Problems ->
- 1) Answer these questions using the article on the Angoon election.
(a) How many votes were cast in all?
(b) By when does City Clerk Francine Willis expect the remaining ballots to be included?
(c) What is Bill Rolfzen's title?
- 2) For each statement, say yes or no according to the article on the Angoon election, and quote the words that decide it.
(a) Walker beat Daniel Johnson Jr. by 16 percentage points for Seat B.
(b) The election results are scheduled to be certified next Friday.
(c) Kootznoowoo is Angoon's Native corporation.
- 3) From the article on the Angoon election, extract the part starting with "In all, 187" and going on through "September council meeting.".

Extract provided ->
======

The election was the town's second this fall. The Angoon City Council threw out the Oct. 2 election results earlier this month after accusations of electioneering.
"People are ready to move in a new direction," Councilwoman Lillian Woodbury said.
She said the fact that people new to city government were elected shows that citizens wanted the old guard to step aside.
Unofficial results released Wednesday show Jack beat Maxine Thompson by four percentage points for Seat A, Walker beat Daniel Johnson Jr. by 16 percentage points for Seat B and Silva beat Pauline Jim by 17 percent age points for Seat C.
In all, 187 votes were cast. Seventeen absentee ballots and one question ballot remain to be counted, and City Clerk Francine Willis expects those votes to be included by Friday afternoon. The election results are scheduled to be certified next Tuesday.
Once certified, Jack, Walker, and Silva will join sitting council members Richard George, Albert Howard, Frank Jack and Woodbury. After swearing in, the new council will reorganize and select a new mayor and treasurer.
George has acted as mayor since the September resignation of Walter Jack.
Jack, who had been asked repeatedly to step down, said he resigned because of disrespect shown to his father during a September council meeting.
Under his leadership, Angoon found itself cut off from state funds while questions surrounded the use of grant money and the city was unable to pay its bills.
Woodbury said she was optimistic that the city government would regain community confidence. Walker described the incoming city council trio as active and involved citizens who will bring a new voice and fresh ideas to city government.
"I'm excited to get them seated," she said.
The election results are a move in the right direction, Walker said.
"Any outcome would have been positive, just so we get on with running the city," she said.
Silva and Jack were unavailable Wednesday for comment.
State Government Specialist Bill Rolfzen assists Angoon in an advisory capacity and he said everyone seemed satisfied with the way the election was conducted.
"Sounds like things went well," he said.
Walker said her first goal is to stabilize the city and then renew its relationship with the state. Walker plans on growing a relationship with Kootznoowoo, Angoon's Native corporation, and reimplement the council's planning and zoning committee.
"We can strengthen our working relationship with the tribe," she said.

======

Supplied material ->
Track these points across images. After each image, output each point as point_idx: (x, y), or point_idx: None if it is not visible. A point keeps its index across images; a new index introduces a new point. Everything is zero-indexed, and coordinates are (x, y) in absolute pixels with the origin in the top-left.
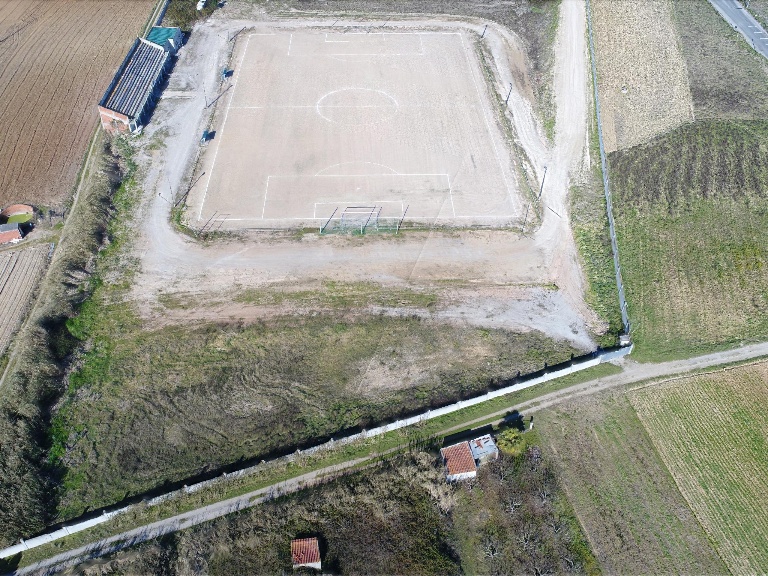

======

Task solutions ->
- 1)
(a) 187
(b) Friday afternoon
(c) State Government Specialist

- 2)
(a) Yes: "Walker beat Daniel Johnson Jr. by 16 percentage points for Seat B"
(b) No: "The election results are scheduled to be certified next Tuesday."
(c) Yes: "Kootznoowoo, Angoon's Native corporation"

- 3)
In all, 187 votes were cast. Seventeen absentee ballots and one question ballot remain to be counted, and City Clerk Francine Willis expects those votes to be included by Friday afternoon. The election results are scheduled to be certified next Tuesday.
Once certified, Jack, Walker, and Silva will join sitting council members Richard George, Albert Howard, Frank Jack and Woodbury. After swearing in, the new council will reorganize and select a new mayor and treasurer.
George has acted as mayor since the September resignation of Walter Jack.
Jack, who had been asked repeatedly to step down, said he resigned because of disrespect shown to his father during a September council meeting.